Она видела их улыбки и ей было очень хорошо. Так и хотелось кричать от радости – и плевать, если за столом.
–– Ты из неё вырастишь настоящую интеллектуалку, Роджер. – в голосе папы сквозила гордость. – В школе всем нос утрёт. Представь, приходишь ты после лета и…

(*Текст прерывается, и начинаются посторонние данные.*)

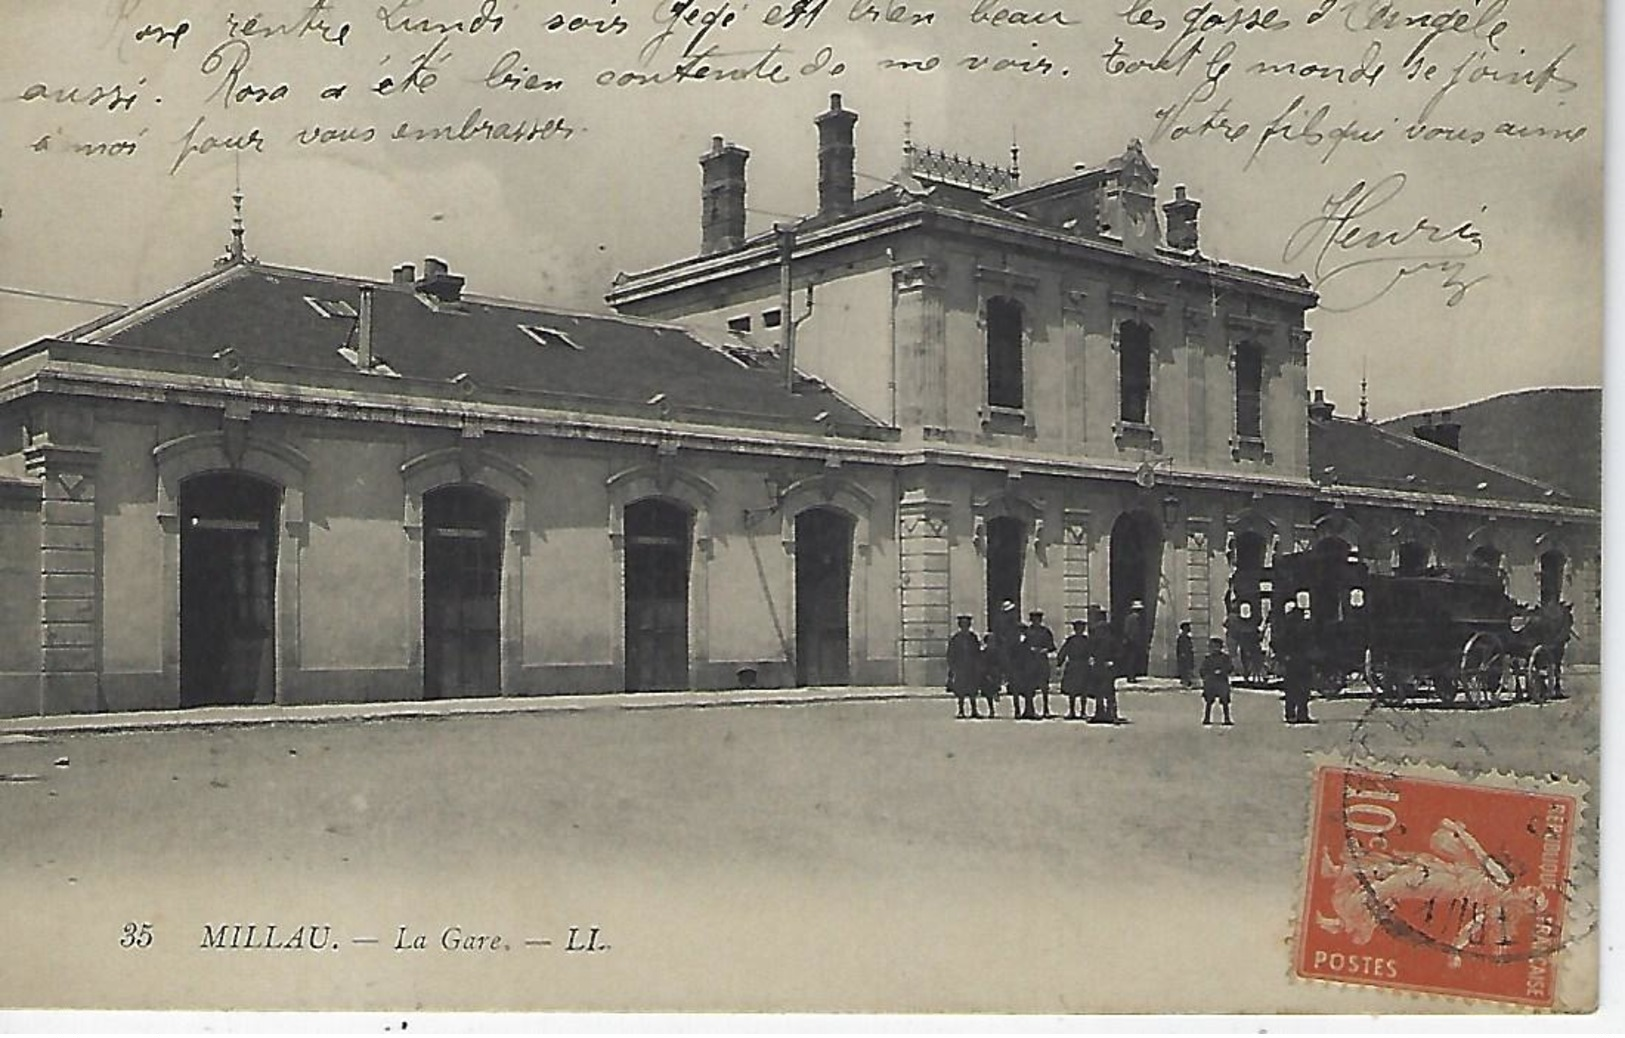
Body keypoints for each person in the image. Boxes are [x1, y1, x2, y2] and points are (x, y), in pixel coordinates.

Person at [946, 614, 983, 719]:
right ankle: (961, 710)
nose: (965, 627)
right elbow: (951, 653)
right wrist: (952, 667)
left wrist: (978, 665)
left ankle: (974, 710)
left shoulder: (973, 637)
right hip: (960, 668)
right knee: (960, 690)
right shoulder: (956, 639)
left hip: (971, 667)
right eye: (963, 625)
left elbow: (978, 652)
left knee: (973, 690)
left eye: (967, 625)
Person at [1089, 607, 1120, 724]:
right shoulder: (1110, 633)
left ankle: (1106, 713)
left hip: (1101, 664)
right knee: (1106, 690)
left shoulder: (1101, 633)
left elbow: (1091, 648)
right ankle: (1107, 713)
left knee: (1102, 690)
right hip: (1103, 664)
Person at [1057, 619, 1092, 720]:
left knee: (1083, 690)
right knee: (1072, 691)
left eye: (1082, 628)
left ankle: (1083, 711)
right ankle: (1072, 711)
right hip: (1073, 665)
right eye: (1078, 628)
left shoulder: (1087, 640)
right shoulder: (1070, 640)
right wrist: (1059, 663)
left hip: (1084, 665)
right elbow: (1063, 652)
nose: (1080, 630)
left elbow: (1092, 651)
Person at [1025, 610, 1057, 719]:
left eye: (1038, 620)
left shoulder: (1045, 632)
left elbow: (1052, 647)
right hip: (1030, 662)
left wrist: (1045, 650)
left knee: (1044, 687)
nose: (1036, 622)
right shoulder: (1027, 632)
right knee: (1029, 687)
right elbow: (1023, 646)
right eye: (1034, 620)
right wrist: (1030, 649)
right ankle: (1030, 709)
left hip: (1042, 662)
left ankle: (1046, 709)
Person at [1201, 636, 1235, 726]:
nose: (1215, 649)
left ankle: (1227, 718)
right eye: (1213, 647)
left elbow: (1230, 668)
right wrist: (1207, 676)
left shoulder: (1225, 658)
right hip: (1211, 682)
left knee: (1224, 702)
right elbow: (1203, 669)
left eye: (1217, 646)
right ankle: (1207, 718)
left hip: (1222, 681)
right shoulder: (1208, 659)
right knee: (1209, 701)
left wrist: (1222, 671)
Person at [1123, 600, 1149, 682]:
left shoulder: (1136, 619)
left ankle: (1132, 675)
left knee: (1133, 659)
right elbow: (1128, 630)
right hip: (1132, 642)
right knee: (1131, 660)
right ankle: (1131, 676)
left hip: (1135, 642)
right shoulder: (1132, 618)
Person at [978, 634, 1001, 718]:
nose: (992, 644)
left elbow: (1002, 663)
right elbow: (982, 663)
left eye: (993, 642)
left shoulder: (998, 653)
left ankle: (996, 691)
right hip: (987, 673)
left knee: (994, 686)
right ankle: (991, 709)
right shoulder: (984, 653)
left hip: (996, 673)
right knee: (988, 692)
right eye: (990, 642)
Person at [1176, 621, 1196, 688]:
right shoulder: (1181, 638)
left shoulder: (1188, 638)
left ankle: (1187, 680)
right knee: (1184, 668)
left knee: (1188, 668)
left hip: (1188, 655)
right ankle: (1185, 681)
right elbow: (1180, 648)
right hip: (1184, 656)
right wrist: (1182, 654)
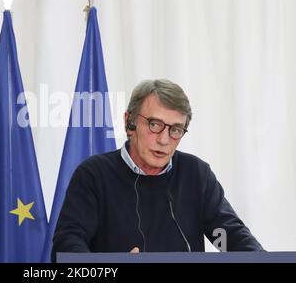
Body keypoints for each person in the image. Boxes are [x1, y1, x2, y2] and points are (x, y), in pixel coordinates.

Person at [52, 79, 263, 261]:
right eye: (155, 125)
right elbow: (68, 245)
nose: (164, 139)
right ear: (129, 123)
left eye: (175, 129)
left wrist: (259, 259)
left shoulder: (196, 174)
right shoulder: (94, 174)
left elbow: (226, 235)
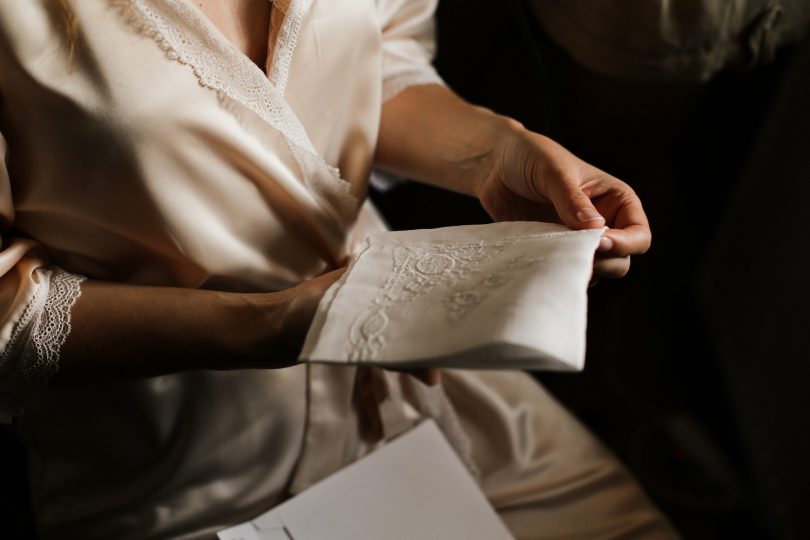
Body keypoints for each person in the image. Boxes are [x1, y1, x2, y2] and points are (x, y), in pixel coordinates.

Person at [0, 1, 677, 538]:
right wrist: (281, 323)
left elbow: (380, 59)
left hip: (419, 372)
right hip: (177, 463)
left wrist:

Его прервал стук в дверь. Отрывистый, сухой и очень-очень громкий.
«Тук. Тук. Тук.»
Тогда эти три удара не показались чем-то судьбоносным. Они, конечно, вызывали любопытство, даже откровенное удивление. Ну кто это может быть – здесь, на самом краю леса, в девять часов вечера? Но кроме этого Мэг не чувствовала ничего. Что-то необычное произойдёт сегодня вечером, разве не здорово? Когда тебе десять лет любая мелочь, меняющая привычный порядок вещей, кажется праздником.
Сейчас, пытаясь опереться дрожащими руками обо что-то твёрдое, пытаясь выкарабкаться из холодного месива и не сломаться пополам от собственных истерических воплей, она как будто выросла на сотни и сотни лет. Как могла, Мэг пыталась отогнать воспоминания о трёх ударах в дверь, но они снова и снова нагоняли её, валили на землю и заставляли задыхаться от ужаса. Именно это чувство внушали они теперь. Ужас и безнадёжность. Не было в мире ничего более пугающего, чем этот звук. Даже сквозь паутину времени этих минут и часов он продолжал резать уши и насквозь промораживать внутренности.
Но тогда всё было хорошо. Может, только родители слегка тревожно переглянулись. Может, взгляд отца на долю секунды метнулся к ружью у дальней стены. А может, и того не было.